The FPCT cisternography was performed with local anesthetic and intravenous sedation using a biplane neuroangiography system (Philips Allura Xper FD20/20, Eindhoven, The Netherlands). The patient was positioned prone and head down with bolsters under the patient's trunk, creating a 20° head-down tilt of the vertebral column, without using the table-tilt function. The head of the patient was positioned in minimal flexion supported by a small soft horseshoe cushion, to minimize pooling of contrast in the cervical thecal sac. A 22-guage spinal needle was inserted under fluoroscopic guidance with a direct posterior approach at the L1 to L2 level. The previously inserted lumbar drain for CSF diversion at L3 to L4 was clamped during the procedure. A 1.0 mL test injection of contrast (Omnipaque 300; GE Healtcare, Piscataway, NJ) ensured an intradural position of the needle tip. Following this, 5 mL of preservative-free normal saline was injected slowly for 3 min to further dilute and propel the test bolus in a cephalad direction in the spinal canal. The saline injection also potentially provided slight pressurization of the intradural compartment to encourage leaking. ³ For the CT cisternography, 10 mL contrast was injected, chased by 5 mL of saline to push the contrast through the tubing. Once reaching the clivus on lateral plane, three flat panel rotational CT cisternographies (20 s acquisition time; 20 s interval) were obtained in a subsequent fashion under three breath holds. After removal of the lumbar needle, the patient was slowly repositioned in supine position.

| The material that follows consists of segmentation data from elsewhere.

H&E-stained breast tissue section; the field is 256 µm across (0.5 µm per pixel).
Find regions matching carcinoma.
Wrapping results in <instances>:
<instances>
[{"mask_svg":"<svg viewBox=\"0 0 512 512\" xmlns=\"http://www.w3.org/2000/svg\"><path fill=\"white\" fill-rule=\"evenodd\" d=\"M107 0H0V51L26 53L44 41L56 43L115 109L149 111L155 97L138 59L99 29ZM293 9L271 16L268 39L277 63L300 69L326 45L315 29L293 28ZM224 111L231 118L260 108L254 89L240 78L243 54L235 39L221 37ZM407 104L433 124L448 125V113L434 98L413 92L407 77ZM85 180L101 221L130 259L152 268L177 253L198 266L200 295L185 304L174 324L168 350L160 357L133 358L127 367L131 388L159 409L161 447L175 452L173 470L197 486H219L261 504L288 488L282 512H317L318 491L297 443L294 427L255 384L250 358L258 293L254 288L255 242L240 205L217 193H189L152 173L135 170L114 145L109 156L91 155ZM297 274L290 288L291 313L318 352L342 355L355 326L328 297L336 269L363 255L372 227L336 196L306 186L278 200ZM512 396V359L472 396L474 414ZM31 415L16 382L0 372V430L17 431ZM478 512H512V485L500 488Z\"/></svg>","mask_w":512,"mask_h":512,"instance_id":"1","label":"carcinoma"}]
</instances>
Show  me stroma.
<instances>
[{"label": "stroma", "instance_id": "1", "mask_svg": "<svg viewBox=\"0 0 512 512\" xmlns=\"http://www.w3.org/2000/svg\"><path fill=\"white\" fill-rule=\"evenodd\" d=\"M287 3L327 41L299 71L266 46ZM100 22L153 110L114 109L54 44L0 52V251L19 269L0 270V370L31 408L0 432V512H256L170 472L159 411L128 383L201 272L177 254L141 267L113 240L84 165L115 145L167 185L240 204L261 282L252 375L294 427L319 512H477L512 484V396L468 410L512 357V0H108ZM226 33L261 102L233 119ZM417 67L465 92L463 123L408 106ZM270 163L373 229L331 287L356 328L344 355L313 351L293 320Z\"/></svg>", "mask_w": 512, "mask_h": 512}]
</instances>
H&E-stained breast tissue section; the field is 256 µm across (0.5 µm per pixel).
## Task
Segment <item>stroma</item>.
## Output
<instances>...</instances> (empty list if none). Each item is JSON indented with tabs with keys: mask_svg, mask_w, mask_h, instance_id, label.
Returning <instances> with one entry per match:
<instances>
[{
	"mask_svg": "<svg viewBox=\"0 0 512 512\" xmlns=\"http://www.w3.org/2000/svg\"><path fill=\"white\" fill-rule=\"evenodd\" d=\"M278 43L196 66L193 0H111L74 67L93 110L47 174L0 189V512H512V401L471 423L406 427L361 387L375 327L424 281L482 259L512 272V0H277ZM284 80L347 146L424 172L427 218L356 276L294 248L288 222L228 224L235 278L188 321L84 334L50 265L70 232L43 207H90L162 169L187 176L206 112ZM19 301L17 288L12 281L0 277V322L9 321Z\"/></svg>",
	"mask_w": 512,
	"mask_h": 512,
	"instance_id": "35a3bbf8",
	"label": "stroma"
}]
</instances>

Multiplanar reconstructions of the three CT cisternographies demonstrated the CSF leak in a timely manner (Figure 1). The entry point of the leak was localized in the left anterior skull base medially of the decompressed optic canal, crossing the midline through multiple fibrous dysplasia and posterior ethmoidal air cells, taking a curvilinear route down in the right side of the skull base before exiting in the right nasal cavity (Figure 2). Furthermore, the cisternogram excluded CSF leakage from other areas of dehiscence identified on the preprocedural high-resolution CT.

OPEN IN VIEWER

Figure 1.

Coronal (upper) and sagittal (lower) 3.0 mm reconstructions of the flat panel CT cisternography performed at 0, 40, and 80 s, with arrows indicating the direction of the CSF flow. Coronal reconstructions demonstrate first filling of a left-sided skull base cell with contrast at 0 s with subsequent filling of a second contralateral right-sided cell at 40 s. At 80 s, a curvilinear trajectory of contrast leakage is visible in the right-side of the skull base into the nasal cavity. Sagittal reconstructions demonstrate gradual filling of the left-sided skull base cell, confirming it as initial path of entry (asterisk). Note the thin line of contrast posteriorly of the clivus due to the head-down tilt position. CSF: cerebrospinal fluid; CT: computed tomography.

OPEN IN VIEWER

Figure 2.

High resolution 0.16 mm coronal reconstructions at 80 s pinpoint the skull base defect (green arrow) with the trajectory of leakage through the fibrous dysplasia cells down to the right nasal cavity (arrows in A–F).

This is the first technical note on an FPCT cisternography to diagnose a CSF leak of the anterior cranial fossa. The feasibility and technical details are described. This technique could be an additional asset in the diagnostic work up of complex CSF leaks, not only of the anterior skull base, but also complex CSF leaks of the middle cranial fossa, with the patient positioned in a lateral decubitus position. Our neuroradiological, neurosurgical, and ENT (ear, nose, and throat) colleagues should be aware of this.